For nearly 21 years, Linda Wilson has been an ambassador of sorts for UNC’s School of Social Work.

As student services manager, Wilson often has been the first person that prospective students encounter when they apply to the MSW program. Throughout those thousands of interactions, this self-proclaimed “country girl” has clung to one enduring philosophy: Make them feel at home.

“First, we try to make them understand that this is not a stuffy school,” says Wilson, whose charm is as genuine as the Southern drawl that drapes over her every word. “We are a welcoming school, and we have wonderful faculty members who open their doors to students. We offer them Southern hospitality, and I don’t think anything can beat that.”

Come January, the school will be slightly in short supply. After two decades of public service – including overseeing 500-to-700 admissions applications per year, providing financial aid counseling and services and recruiting new students – Wilson is retiring. The departure is bittersweet. Although eager to spend more time with her family and to take up photography again, Wilson’s thoughts linger more these days over the Carolina campus and colleagues that she will miss.

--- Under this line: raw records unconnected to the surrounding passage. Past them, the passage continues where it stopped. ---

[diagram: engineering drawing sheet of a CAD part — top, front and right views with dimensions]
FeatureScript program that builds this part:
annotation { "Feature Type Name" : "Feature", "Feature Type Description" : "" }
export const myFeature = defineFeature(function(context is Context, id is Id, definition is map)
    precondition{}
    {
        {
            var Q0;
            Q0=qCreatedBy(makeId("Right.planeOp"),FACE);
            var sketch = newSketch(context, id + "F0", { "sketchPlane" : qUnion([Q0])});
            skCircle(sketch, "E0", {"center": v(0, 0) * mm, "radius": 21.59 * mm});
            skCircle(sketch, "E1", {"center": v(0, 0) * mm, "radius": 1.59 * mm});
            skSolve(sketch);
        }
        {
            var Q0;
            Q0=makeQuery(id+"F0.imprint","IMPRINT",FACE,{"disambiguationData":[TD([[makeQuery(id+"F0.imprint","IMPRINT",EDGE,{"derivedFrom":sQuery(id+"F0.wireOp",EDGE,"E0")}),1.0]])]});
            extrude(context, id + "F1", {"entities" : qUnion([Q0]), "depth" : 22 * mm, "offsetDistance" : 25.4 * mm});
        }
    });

“This has just been a great place to work,” she says. “We work so well as a team, and I think that makes a difference.”

Certainly, there have been challenges along the way, including multiple changes in database systems, procedures and policies. Wilson learned them all, while maintaining an organizational eye on every detail. “She makes people around her work better because she’s so strong in what she does,” says Sharon Holmes Thomas, the school’s director of recruitment, admissions and financial aid. “She will be incredibly hard to replace.”

Throughout her time at UNC, Wilson has shown similar attention to and care for students, whom she credits for keeping her young. “I have just loved working with the students,” she says. “We’ve had some of the best come through here, and I feel like I’ve had a small part in sending good social workers out into the world.”